Sports shop sells iron-on St George's cross for England fans buying controversial kit

Fans expressed their anger when Nike revealed it had changed the George Cross by adding purple and blue horizontal stripes.

Fans can purchase an iron-on St George's Flag for £4.95. (SWNS)
Fans can purchase an iron-on St George's Flag for £4.95. (SWNS)

England fans who do not like the new multicoloured flag on the latest kit can now buy an iron-on St George's cross to cover it up.

Nike revealed it had changed the George Cross by adding purple and blue horizontal stripes in a "playful update" when the strip was released this week.

A petition with over 15,000 signatures has been created, calling for Nike to reinstate the original design. Prime Minister Rishi Sunak has chimed in stating that the flag should not be tampered with, while opposition leader Keir Starmer has gone so far as to suggest the entire kit should be recalled.

As the controversy rumbles on, a sports shop in Stourbridge in the West Midlands, has said it has started selling traditional red and white George Cross transfers for £4.95 so that fans can to cover up the Nike version.

The Sports Shop director Grant Walters, 33, said: "For me, I don't think any national flag should be changed. We're providing a solution for people. If it helps out, we're also raising money for charity. It's more about a solution to a problem.”

Racks of England's new Nike designed football shirt, with the controversial St George's cross, are displayed for sale in a central London store on March 22, 2024. British Prime Minister Rishi Sunak on Friday waded into a row over a new England football shirt sold by Nike that changes the colours of the St George's Cross, saying
England's new Nike designed football shirt, with the controversial St George's cross on the collar. (Getty Images)

However, Walters admitted he was a fan of the new design, adding: "It's a take on the colours from the 1966 training top. I appreciate good design.

"I think the new designed kits are brilliant - some of the best kits we've had in a long time. Obviously there's a demand for people that prefer a traditional St George on the back."

The £4.95 transfers come in all different sizes, for each size of tops, and Grant doesn't charge delivery for those bought online. A pound from every sale will be donated to Birmingham Children's Hospital.

A 'tribute' to the past

The FA has defended the new shirt design, saying that it was “not the first time” that different coloured St George’s Cross-inspired designs have appeared on England shirts.

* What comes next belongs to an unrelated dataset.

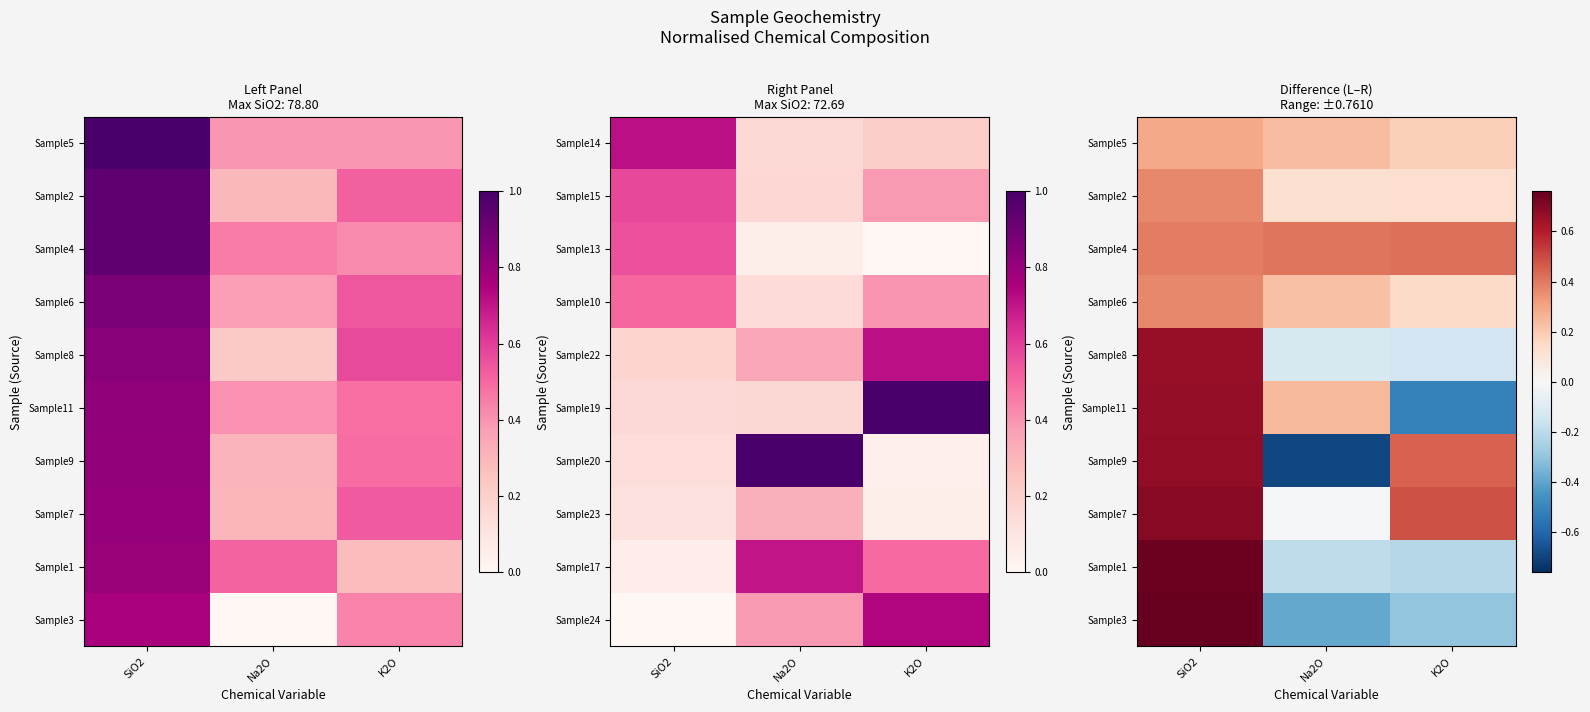

What is the smallest value displayed?

-0.7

“The new England 2024 home kit has a number of design elements which were meant as a tribute to the 1966 World Cup-winning team,” a spokesperson said.

“The coloured trim on the cuffs is inspired by the training gear worn by England’s 1966 heroes, and the same colours also feature on the design on the back of the collar. It is not the first time that different coloured St George’s Cross-inspired designs have been used on England shirts.

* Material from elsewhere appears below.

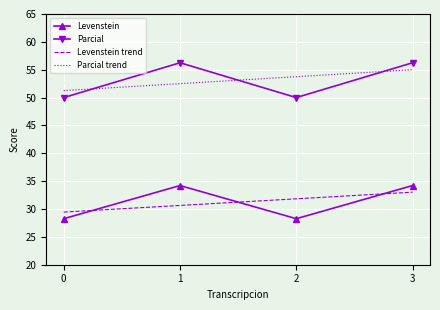

What is the difference between the Levenstein trend values at 2 and 0?

2.4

“We are very proud of the red and white St George’s cross – the England flag.

“We understand what it means to our fans, and how it unites and inspires, and it will be displayed prominently at Wembley tomorrow – as it always is – when England play Brazil.”

A Nike spokesperson added: "The England 2024 Home kit disrupts history with a modern take on a classic."

Some football pundits and fans have also criticised the price of the new England top, with Starmer calling on Nike to reduce the price.

An “authentic” version costs £124.99 for adults and £119.99 for children while a “stadium” version is £84.99 and £64.99 for children.

Despite the criticism, neither the FA nor Nike are planning to change the St George’s cross on the new kits.

The Sports Shop director Grant Walters. (SWNS)
The Sports Shop director Grant Walters. (SWNS)

England shirt price branded 'outrageous'

While the multi-coloured flag has attracted most of the headlines, it has also sparked conversation about what some regard as the excessive price tag.

The Football Supporters’ Association has called for a “sell by” date to be put on kits so buyers know how long it will be in use before a newer version is released.

In 2002, the price of an “authentic” shirt was £39.99 – if the price rose in line with inflation, it would cost £71.90 in 2024, over £50 less than the actual price this year.

A spokesperson for the Football Supporters’ Association said: “In our national supporters survey last year 53% of fans agreed kit prices were important to them and, in that context, £119.99 for a kids’ match top does feel expensive, even more so if you want to buy your child the full kit.”

They added: “An unwitting parent could easily buy a kit for Christmas or a birthday to find it’s ‘old’ within a matter of months.”

It said Brentford and other clubs that adhere to a two-year cycle for their kits are leading the way in reducing costs and waste. This is because, as a club, they don't just produce a home kit but also multiple away kits, keeper tops and training gear.